# Need help dealing with insecure ESFP



## Creativitron (Apr 30, 2015)

I'm an Entp/ Intp exchange student who's currently living in the U.S. With an ESFP host mother who's always insecure about how private I am. She wants me to babysit her child and watch Tv with her all the time, As an NT, hell no. I wanted personal space from her ISFP child with anger and anxiety issues, 
she bombarded me with insults with no logical explanation behind it. ENTP is superior in debating but I can't win her illogical argument and temper?


----------



## maust (Jul 14, 2014)

ueheum I feel bad that this hasn't gotten any responses but I don't know how to help. Try the ESFP forum?


----------



## sinaasappel (Jul 22, 2015)

Creativitron said:


> I'm an Entp/ Intp exchange student who's currently living in the U.S. With an ESFP host mother who's always insecure about how private I am. She wants me to babysit her child and watch Tv with her all the time, As an NT, hell no. I wanted personal space from her ISFP child with anger and anxiety issues,
> she bombarded me with insults with no logical explanation behind it. ENTP is superior in debating but I can't win her illogical argument and temper?

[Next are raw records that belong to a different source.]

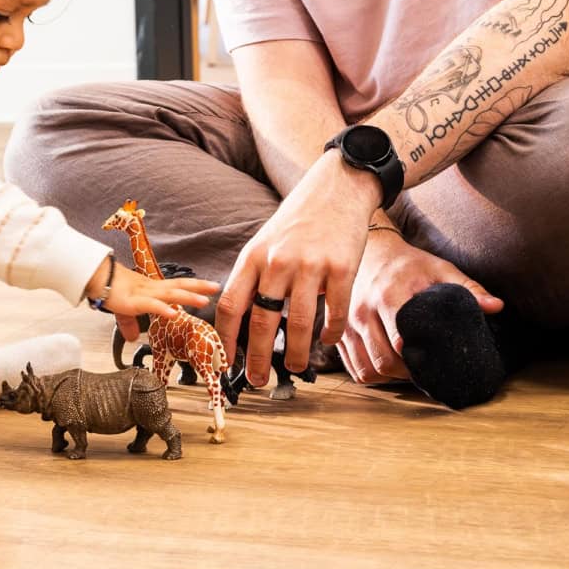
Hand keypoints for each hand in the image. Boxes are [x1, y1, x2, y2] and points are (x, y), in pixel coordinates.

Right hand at [85, 258, 217, 342]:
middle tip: (217, 288)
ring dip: (188, 297)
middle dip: (199, 287)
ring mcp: (144, 294)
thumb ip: (129, 324)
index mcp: (151, 288)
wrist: (95, 278)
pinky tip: (175, 314)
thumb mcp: (122, 310)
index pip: (177, 285)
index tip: (210, 287)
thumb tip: (131, 338)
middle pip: (179, 285)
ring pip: (170, 294)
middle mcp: (151, 288)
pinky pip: (152, 305)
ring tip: (204, 301)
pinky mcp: (134, 301)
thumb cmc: (109, 289)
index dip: (194, 286)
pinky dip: (164, 309)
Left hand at [215, 149, 379, 387]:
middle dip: (256, 358)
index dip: (226, 339)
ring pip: (298, 324)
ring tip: (294, 367)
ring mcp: (311, 265)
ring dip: (295, 354)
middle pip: (261, 322)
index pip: (230, 305)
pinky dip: (330, 334)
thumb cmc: (298, 221)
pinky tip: (326, 341)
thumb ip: (254, 276)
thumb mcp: (265, 241)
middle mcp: (278, 262)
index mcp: (253, 256)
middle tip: (257, 380)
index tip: (226, 362)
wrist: (336, 188)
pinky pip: (335, 313)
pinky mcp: (342, 267)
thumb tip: (241, 320)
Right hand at [339, 231, 502, 383]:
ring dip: (389, 378)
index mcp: (389, 295)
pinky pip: (355, 369)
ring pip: (368, 369)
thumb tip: (497, 306)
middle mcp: (362, 310)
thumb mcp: (439, 269)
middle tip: (425, 370)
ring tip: (408, 371)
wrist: (371, 251)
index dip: (419, 356)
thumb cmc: (408, 264)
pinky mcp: (339, 333)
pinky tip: (389, 368)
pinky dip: (372, 375)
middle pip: (384, 360)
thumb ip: (468, 288)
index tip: (435, 359)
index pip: (400, 338)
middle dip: (407, 373)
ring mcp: (347, 324)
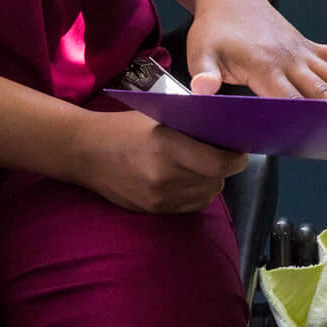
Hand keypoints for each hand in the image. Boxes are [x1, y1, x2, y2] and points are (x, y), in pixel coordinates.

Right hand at [68, 105, 249, 213]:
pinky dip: (195, 194)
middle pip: (215, 182)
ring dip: (210, 183)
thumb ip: (193, 126)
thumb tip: (228, 132)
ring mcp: (158, 197)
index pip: (218, 164)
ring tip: (204, 167)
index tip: (240, 153)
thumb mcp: (161, 116)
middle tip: (223, 156)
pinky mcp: (152, 210)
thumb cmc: (125, 127)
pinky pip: (189, 206)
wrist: (85, 152)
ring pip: (205, 196)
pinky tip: (188, 179)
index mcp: (169, 148)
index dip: (236, 160)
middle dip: (224, 170)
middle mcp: (165, 177)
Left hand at [178, 0, 326, 112]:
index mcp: (265, 67)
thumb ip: (205, 75)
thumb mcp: (202, 52)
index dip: (312, 116)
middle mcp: (290, 61)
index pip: (291, 99)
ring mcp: (303, 53)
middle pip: (325, 92)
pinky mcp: (309, 46)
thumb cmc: (215, 28)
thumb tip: (202, 92)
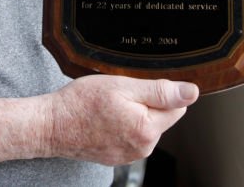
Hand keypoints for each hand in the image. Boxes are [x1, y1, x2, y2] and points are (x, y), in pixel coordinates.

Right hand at [46, 75, 198, 165]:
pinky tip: (104, 119)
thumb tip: (191, 93)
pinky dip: (120, 125)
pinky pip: (129, 136)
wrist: (52, 125)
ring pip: (144, 126)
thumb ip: (160, 91)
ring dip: (133, 114)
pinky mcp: (117, 157)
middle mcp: (142, 148)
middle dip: (145, 103)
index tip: (139, 87)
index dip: (159, 91)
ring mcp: (129, 155)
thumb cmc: (82, 103)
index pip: (176, 106)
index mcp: (148, 129)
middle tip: (120, 94)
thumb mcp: (123, 86)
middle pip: (160, 117)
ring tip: (109, 107)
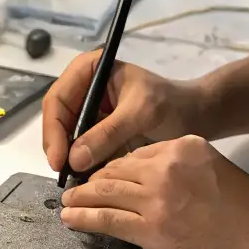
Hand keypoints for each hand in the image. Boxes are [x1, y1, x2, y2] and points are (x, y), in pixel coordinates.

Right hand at [43, 55, 208, 175]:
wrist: (195, 115)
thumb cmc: (171, 104)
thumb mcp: (141, 113)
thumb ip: (108, 133)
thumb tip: (74, 159)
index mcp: (89, 69)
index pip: (57, 100)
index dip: (53, 130)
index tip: (59, 159)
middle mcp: (83, 86)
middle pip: (57, 119)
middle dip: (59, 147)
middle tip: (64, 175)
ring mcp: (89, 108)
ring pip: (67, 136)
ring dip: (69, 158)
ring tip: (76, 180)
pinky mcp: (98, 129)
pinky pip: (82, 146)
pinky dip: (83, 162)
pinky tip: (87, 178)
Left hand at [60, 135, 248, 248]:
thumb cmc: (244, 206)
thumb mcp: (210, 164)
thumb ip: (177, 163)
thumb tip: (144, 173)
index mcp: (180, 147)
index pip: (134, 152)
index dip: (113, 165)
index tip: (102, 174)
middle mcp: (165, 167)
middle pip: (115, 169)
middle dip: (92, 179)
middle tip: (77, 187)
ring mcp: (157, 199)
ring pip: (106, 193)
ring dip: (81, 197)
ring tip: (68, 201)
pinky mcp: (152, 229)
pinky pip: (107, 220)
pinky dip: (84, 218)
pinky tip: (71, 218)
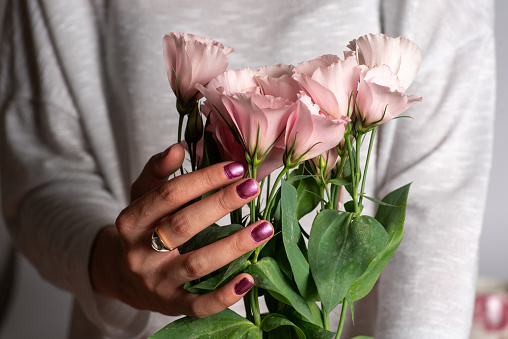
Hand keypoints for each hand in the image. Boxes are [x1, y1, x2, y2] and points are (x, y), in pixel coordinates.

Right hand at [90, 144, 272, 317]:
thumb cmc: (141, 229)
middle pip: (183, 226)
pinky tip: (249, 277)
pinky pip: (199, 305)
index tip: (235, 167)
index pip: (169, 195)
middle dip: (221, 204)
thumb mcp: (142, 196)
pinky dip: (225, 295)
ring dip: (233, 246)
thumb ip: (158, 171)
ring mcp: (156, 282)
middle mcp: (139, 253)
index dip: (203, 180)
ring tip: (264, 228)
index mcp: (130, 221)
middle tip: (252, 186)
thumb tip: (179, 148)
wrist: (122, 276)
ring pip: (196, 265)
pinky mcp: (171, 306)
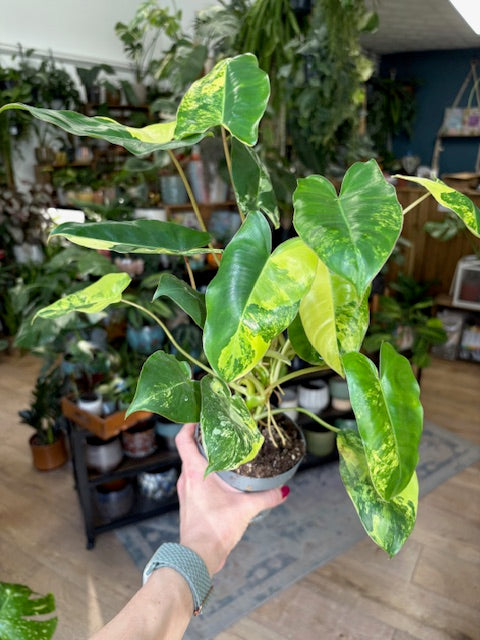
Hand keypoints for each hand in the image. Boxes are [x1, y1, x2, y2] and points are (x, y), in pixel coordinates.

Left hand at [175, 423, 288, 575]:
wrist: (198, 556)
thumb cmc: (215, 528)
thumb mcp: (246, 509)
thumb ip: (267, 497)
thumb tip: (285, 490)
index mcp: (194, 471)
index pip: (183, 439)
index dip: (189, 425)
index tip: (200, 417)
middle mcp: (186, 478)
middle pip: (189, 451)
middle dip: (202, 440)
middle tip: (220, 433)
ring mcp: (185, 492)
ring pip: (192, 467)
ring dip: (204, 459)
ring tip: (224, 455)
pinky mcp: (189, 504)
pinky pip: (194, 482)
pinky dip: (205, 476)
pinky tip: (221, 481)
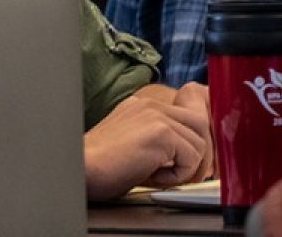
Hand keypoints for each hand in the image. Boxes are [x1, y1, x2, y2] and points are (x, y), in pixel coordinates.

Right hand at [82, 83, 213, 200]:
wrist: (81, 170)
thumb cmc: (100, 167)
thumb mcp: (133, 144)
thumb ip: (158, 141)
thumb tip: (188, 156)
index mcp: (142, 105)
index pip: (186, 116)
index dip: (191, 141)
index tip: (186, 162)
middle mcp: (150, 104)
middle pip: (200, 123)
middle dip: (198, 152)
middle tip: (185, 174)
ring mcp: (157, 115)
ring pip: (199, 141)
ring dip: (187, 166)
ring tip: (162, 176)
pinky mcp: (161, 132)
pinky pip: (191, 157)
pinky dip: (179, 175)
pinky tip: (154, 177)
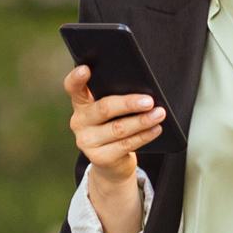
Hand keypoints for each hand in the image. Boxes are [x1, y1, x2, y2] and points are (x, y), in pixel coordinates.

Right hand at [65, 64, 163, 181]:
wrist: (111, 163)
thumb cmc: (114, 126)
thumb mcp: (110, 112)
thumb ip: (116, 98)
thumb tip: (145, 91)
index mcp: (81, 104)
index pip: (73, 88)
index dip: (76, 78)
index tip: (85, 69)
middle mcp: (79, 121)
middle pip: (104, 109)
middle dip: (129, 104)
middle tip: (149, 101)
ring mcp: (86, 141)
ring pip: (118, 128)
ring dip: (142, 121)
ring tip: (159, 114)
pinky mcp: (99, 157)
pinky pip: (126, 144)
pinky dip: (144, 136)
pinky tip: (155, 129)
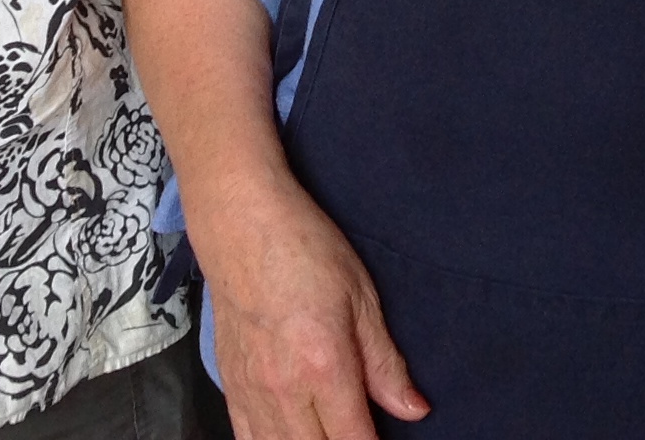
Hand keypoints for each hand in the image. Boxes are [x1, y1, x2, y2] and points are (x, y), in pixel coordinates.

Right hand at [198, 176, 427, 439]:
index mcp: (325, 366)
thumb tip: (414, 410)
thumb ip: (385, 363)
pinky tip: (292, 436)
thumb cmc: (305, 249)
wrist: (241, 225)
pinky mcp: (230, 387)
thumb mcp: (361, 297)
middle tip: (363, 432)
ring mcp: (252, 393)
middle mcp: (285, 390)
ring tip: (332, 432)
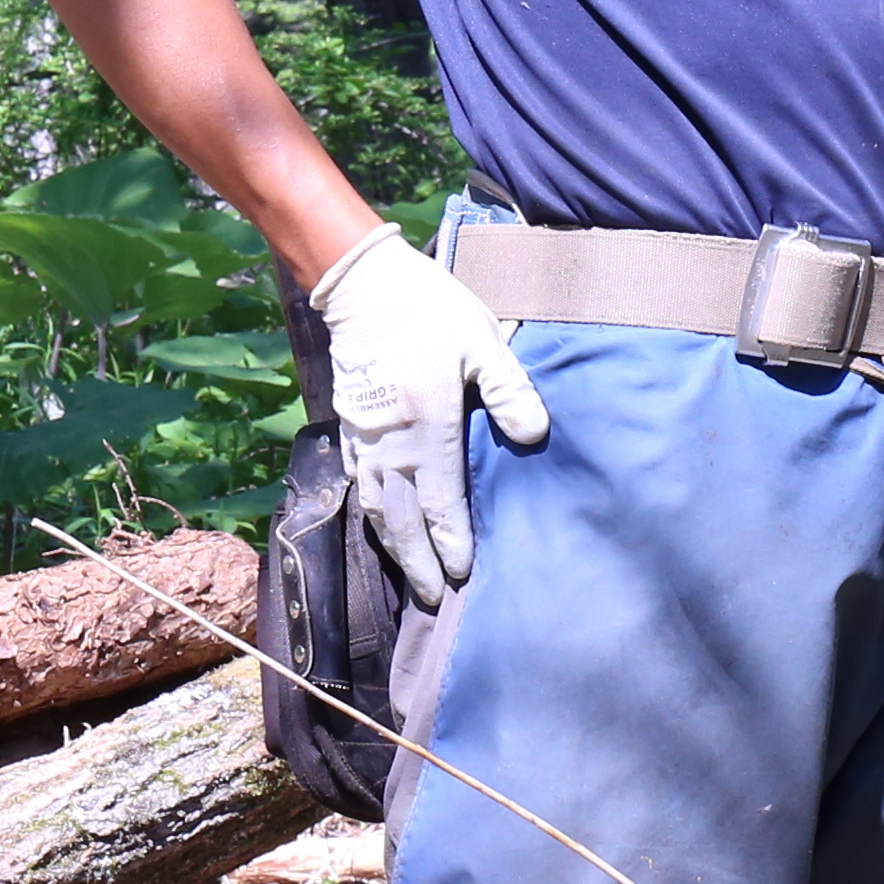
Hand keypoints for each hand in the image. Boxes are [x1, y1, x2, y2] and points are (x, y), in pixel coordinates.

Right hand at [306, 225, 548, 607]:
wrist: (361, 284)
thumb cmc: (429, 310)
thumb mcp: (481, 342)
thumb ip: (508, 390)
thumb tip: (535, 435)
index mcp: (428, 426)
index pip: (440, 501)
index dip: (451, 541)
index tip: (462, 574)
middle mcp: (390, 442)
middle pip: (402, 519)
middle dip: (419, 562)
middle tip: (434, 598)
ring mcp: (363, 437)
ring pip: (375, 508)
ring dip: (393, 547)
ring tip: (410, 577)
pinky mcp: (348, 426)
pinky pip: (358, 484)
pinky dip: (370, 514)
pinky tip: (381, 526)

ask if you can make things better (its scary I know) 

or you could just try to have more conversation with them/spend more time with them 

or you could tell her that you need some time to yourself (make a schedule with her)
I think the third one is the best option so you both understand each other
(but be open minded if her child wants to talk to you when you want to be alone)

And she probably got defensive because she assumed that you didn't want to deal with her child that has anger/anxiety problems

She also probably wants to get her daughter less anxious around people (if its a social anxiety) so she wants you to spend as much time around her child to get her used to strangers

I guess it can also be stressful for parents with anxious children because anxious children can tend to be territorial usually because of worry and sometimes can be very angry/defensive when someone tries to intrude

They can also be kinda clingy to the parent so it may just take some time

sometimes there is also a lack of communication between anxious children and their parents (which may cause her to draw assumptions) 

so she could be frustrated by the lack of communication between the two of you

Sorry for the long post though I hope this helps (especially with her temper)


----------



## Judgment_Knight (Feb 1, 2015)

Whew, well you're under her house and she wants you to watch her child! The ESFP is probably going to think you're a little rude if you're saying no! Tell her you're an introvert and that you're bad at communicating with people. Maybe she'll give you some leeway.

Cater to her F side, throw in some compliments if you're feeling brave, and show that you can contribute to the house in different ways. Down the line, she'll be nice to you too. Hopefully.

Maybe try to get to know the kid? Read a book while the child is watching TV.


----------